Transactions (beta)
Above and beyond the row-level transactional semantics of HBase, Phoenix adds cross row and cross table transaction support with full ACID semantics by integrating with Tephra, now an Apache incubator project. Tephra provides snapshot isolation of concurrent transactions by implementing multi-versioned concurrency control.
Setting up a system to use transactions in Phoenix requires two steps:
-
Add the following config to your client side hbase-site.xml file to enable transactions:
<property> <name>phoenix.transactions.enabled</name> <value>true</value> </property>
-
Add the following config to your server side hbase-site.xml file to configure the transaction manager: The “Transaction Server Configuration” section of Tephra describes the available configuration options.
<property> <name>data.tx.snapshot.dir</name> <value>/tmp/tephra/snapshots</value> </property>
Also set the transaction timeout (time after which open transactions become invalid) to a reasonable value.
<property> <name>data.tx.timeout</name> <value>60</value> </property>
-
Set $HBASE_HOME and start the transaction manager:
./bin/tephra
The transaction manager would typically be configured to run on one or more of the master nodes in your HBase cluster.
Once this setup is done, transactions may then be enabled on a table by table basis by using the TRANSACTIONAL=true property when you create your table:
CREATE TABLE my_table (k BIGINT PRIMARY KEY, v VARCHAR) TRANSACTIONAL=true;
An existing table may also be altered to be transactional, but be careful because you cannot switch a transactional table back to being non transactional:
ALTER TABLE my_other_table SET TRANSACTIONAL=true;
A transaction is started implicitly through the execution of a statement on a transactional table and then finished through either a commit or rollback. Once started, the statements will not see any data committed by other transactions until the transaction is complete. They will, however, see their own uncommitted data. For example:
SELECT * FROM my_table; -- This will start a transaction UPSERT INTO my_table VALUES (1,'A'); SELECT count(*) FROM my_table WHERE k=1; -- Will see uncommitted row DELETE FROM my_other_table WHERE k=2; !commit -- Other transactions will now see your updates and you will see theirs
An exception is thrown if a transaction tries to commit a row that conflicts with other overlapping transaction that already committed. For example:
UPSERT INTO my_table VALUES (1,'A');
In a second transaction perform a commit for the same row.
UPSERT INTO my_table VALUES (1,'B'); !commit
Now if you try to commit the first transaction you will get an exception
java.sql.SQLException: ERROR 523 (42900): Transaction aborted due to conflict with other mutations. Conflict detected for transaction 1454112544975000000.
Queries are only able to view commits that completed before the current transaction started and are not able to view the in progress changes of other transactions.

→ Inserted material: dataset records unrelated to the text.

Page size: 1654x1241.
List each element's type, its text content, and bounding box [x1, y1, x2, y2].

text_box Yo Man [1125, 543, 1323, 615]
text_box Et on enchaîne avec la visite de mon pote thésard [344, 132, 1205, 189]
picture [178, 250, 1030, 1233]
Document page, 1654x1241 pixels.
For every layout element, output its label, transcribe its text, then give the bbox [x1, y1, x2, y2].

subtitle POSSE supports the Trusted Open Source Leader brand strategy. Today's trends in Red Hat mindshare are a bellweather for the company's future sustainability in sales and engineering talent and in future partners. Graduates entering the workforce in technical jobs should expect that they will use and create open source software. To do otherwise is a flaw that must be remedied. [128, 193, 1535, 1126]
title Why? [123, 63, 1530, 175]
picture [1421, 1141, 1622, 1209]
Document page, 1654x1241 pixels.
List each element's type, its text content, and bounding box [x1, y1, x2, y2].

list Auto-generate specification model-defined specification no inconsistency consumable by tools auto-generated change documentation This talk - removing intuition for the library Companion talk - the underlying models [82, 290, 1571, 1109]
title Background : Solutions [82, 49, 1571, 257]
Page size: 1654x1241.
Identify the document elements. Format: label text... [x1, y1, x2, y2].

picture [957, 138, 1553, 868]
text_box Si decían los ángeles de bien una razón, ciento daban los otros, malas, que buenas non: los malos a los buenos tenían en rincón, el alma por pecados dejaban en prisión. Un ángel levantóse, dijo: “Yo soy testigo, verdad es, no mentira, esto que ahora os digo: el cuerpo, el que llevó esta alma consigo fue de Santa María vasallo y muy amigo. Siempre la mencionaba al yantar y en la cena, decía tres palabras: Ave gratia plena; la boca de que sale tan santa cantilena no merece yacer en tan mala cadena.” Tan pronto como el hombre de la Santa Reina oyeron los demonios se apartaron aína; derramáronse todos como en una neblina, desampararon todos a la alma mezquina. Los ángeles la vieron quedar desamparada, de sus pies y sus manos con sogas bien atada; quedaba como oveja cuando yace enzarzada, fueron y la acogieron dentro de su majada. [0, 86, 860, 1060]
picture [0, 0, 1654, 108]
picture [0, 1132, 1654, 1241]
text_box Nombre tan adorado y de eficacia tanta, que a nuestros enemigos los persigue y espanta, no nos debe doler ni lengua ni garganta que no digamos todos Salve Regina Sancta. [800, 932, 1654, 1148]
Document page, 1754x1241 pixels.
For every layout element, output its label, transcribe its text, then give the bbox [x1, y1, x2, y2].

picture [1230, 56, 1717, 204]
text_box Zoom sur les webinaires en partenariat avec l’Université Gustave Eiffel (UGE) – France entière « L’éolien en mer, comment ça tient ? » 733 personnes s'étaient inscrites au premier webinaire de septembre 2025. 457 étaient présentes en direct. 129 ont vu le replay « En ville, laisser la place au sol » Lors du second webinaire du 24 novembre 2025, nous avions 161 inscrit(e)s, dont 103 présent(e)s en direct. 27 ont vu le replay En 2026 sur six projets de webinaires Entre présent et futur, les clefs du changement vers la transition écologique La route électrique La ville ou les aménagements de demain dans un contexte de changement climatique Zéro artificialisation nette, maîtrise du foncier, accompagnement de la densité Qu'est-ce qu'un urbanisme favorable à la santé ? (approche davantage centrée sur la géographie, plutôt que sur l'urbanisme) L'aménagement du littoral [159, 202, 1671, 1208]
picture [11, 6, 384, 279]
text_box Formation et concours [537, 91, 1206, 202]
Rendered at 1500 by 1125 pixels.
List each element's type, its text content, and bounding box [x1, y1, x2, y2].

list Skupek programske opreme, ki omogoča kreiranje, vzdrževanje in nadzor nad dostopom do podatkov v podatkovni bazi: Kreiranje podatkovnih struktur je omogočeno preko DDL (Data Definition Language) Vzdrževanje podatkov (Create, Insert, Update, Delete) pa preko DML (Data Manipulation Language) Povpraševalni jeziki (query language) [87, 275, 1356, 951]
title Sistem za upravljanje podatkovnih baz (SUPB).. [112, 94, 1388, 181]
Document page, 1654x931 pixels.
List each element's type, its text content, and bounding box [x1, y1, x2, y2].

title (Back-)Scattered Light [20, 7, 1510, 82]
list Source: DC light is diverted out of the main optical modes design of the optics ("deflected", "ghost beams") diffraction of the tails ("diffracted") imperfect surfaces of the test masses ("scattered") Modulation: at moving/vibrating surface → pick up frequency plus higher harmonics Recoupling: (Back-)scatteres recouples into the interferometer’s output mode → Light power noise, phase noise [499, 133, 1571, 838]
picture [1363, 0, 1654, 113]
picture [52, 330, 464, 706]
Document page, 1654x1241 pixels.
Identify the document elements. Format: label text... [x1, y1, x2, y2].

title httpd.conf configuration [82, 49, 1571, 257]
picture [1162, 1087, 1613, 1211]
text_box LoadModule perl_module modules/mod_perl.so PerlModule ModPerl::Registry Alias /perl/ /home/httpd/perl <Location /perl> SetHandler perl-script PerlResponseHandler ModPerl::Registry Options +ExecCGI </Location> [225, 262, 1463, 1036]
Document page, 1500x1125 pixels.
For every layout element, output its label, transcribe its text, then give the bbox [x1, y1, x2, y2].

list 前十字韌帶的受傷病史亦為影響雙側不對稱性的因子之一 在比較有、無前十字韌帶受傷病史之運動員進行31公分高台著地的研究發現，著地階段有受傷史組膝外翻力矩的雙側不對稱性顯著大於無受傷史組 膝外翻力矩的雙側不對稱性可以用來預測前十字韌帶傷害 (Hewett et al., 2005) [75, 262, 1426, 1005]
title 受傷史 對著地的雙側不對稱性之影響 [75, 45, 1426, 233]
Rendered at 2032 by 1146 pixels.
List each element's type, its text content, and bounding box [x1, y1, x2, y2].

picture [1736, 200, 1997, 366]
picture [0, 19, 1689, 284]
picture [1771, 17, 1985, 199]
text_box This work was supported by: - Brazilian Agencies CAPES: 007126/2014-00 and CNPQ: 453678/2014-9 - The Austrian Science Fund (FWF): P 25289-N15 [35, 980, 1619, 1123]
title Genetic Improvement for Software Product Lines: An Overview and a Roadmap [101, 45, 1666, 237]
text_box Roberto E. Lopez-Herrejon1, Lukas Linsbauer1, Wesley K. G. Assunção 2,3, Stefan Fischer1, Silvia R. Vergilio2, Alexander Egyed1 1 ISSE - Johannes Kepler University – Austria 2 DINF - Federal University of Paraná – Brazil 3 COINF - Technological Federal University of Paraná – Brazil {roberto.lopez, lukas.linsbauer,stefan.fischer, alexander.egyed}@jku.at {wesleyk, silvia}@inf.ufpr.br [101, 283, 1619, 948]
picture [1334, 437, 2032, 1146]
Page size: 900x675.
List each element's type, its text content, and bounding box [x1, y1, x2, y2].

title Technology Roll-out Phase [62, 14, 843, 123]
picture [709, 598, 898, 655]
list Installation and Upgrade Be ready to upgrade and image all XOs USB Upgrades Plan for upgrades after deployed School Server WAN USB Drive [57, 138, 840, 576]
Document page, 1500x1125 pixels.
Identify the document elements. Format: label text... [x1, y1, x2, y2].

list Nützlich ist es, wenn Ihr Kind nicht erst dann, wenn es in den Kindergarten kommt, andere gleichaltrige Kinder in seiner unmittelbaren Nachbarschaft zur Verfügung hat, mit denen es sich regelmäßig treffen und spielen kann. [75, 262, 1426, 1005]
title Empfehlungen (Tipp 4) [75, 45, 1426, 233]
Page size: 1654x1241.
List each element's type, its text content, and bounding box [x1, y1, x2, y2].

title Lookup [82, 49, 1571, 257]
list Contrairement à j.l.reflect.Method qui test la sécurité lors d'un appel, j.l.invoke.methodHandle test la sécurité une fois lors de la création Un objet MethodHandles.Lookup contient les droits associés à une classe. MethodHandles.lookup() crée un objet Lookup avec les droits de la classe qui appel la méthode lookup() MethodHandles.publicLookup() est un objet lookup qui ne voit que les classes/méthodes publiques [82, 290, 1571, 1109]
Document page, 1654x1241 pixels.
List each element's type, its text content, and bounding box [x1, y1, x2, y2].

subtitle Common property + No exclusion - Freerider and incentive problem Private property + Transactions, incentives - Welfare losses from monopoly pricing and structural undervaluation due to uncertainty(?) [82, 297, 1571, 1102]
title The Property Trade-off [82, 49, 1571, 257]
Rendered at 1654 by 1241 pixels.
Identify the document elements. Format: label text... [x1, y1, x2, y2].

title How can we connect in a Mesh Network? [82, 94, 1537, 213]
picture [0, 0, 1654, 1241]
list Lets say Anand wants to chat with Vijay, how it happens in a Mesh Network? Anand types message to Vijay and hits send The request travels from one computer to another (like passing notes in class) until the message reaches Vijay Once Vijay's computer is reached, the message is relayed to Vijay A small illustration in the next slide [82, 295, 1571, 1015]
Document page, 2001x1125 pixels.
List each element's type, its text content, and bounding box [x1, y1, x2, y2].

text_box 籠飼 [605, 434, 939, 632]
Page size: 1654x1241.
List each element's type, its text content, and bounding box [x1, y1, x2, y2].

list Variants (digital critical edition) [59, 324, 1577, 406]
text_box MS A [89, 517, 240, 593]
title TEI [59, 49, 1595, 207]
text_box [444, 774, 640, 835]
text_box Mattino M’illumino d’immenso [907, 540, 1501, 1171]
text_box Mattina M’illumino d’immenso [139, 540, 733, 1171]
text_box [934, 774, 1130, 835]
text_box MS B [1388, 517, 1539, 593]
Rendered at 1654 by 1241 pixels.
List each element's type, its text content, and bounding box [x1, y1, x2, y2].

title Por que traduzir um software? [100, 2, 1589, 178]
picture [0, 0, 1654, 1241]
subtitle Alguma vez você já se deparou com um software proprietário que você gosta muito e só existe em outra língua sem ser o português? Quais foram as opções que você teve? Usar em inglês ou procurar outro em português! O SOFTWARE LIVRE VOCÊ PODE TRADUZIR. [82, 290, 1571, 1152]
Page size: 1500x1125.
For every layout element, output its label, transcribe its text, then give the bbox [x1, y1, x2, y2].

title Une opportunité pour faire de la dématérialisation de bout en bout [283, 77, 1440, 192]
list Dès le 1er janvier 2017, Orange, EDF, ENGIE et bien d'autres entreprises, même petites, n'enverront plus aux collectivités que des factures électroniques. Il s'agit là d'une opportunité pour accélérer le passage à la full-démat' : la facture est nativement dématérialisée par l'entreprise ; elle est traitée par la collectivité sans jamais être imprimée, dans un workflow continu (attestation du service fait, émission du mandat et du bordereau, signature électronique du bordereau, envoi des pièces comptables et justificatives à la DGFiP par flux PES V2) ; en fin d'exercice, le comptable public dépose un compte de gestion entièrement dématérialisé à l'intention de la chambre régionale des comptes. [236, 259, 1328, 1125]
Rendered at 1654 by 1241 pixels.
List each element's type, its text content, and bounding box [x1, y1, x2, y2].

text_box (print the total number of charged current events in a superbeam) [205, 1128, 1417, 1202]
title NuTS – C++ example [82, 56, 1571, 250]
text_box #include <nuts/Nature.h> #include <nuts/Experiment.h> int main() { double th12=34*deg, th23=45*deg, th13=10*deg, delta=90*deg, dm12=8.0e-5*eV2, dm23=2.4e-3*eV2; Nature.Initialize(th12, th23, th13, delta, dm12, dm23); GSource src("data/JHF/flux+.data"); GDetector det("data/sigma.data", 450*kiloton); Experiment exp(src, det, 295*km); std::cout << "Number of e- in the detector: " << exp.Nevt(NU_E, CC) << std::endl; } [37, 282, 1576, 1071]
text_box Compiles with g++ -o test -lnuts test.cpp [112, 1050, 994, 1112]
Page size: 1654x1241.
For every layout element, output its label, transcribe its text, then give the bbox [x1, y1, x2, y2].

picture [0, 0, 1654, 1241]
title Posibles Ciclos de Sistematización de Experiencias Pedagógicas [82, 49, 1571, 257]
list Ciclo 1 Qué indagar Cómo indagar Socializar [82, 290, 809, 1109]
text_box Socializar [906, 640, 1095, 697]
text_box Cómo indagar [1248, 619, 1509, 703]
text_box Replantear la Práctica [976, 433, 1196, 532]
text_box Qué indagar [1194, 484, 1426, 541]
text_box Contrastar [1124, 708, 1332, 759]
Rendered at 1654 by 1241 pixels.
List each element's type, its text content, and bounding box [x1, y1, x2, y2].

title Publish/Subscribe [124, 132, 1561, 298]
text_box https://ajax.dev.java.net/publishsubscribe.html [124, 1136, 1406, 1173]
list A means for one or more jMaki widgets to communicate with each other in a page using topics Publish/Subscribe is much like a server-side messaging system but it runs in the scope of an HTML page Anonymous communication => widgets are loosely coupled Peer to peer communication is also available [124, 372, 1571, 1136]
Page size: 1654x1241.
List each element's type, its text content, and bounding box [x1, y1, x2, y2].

Indexes added to a transactional table are transactional as well with regard to their incremental maintenance. For example, the following index added to my_table will be kept transactional consistent with its data table as mutations are made:
CREATE INDEX my_table (k BIGINT PRIMARY KEY, v VARCHAR) TRANSACTIONAL=true;
During a commit, if either the index or data table write fails an exception is thrown and the client can either rollback or retry. If the commit fails both the index and data table rows are not visible.
An external Tephra transaction that has already been started can be used with Phoenix by setting the transaction context of the phoenix connection :
setTransactionContext(TransactionContext txContext)
Limitations
- Starting a transaction on a connection with an SCN set is not allowed.
- Setting the maximum number of versions property while creating a transactional table limits the number of snapshots available for concurrent transactions.
- When a transaction times out or if it cannot be rolled back by the client, it is added to an invalid list. This list can potentially grow if there are a lot of failed or timed out transactions. For now, an adminstrator can manually clear transactions from this list after a major compaction has occurred. TEPHRA-35 describes ongoing work to automatically remove transactions from the invalid list once all data associated with the transaction has been removed.
- If adding an index asynchronously to an existing transactional table, make sure to run a major compaction before issuing the CREATE INDEX ASYNC command as otherwise invalid and/or uncommitted transactions may appear in your index PHOENIX-2154.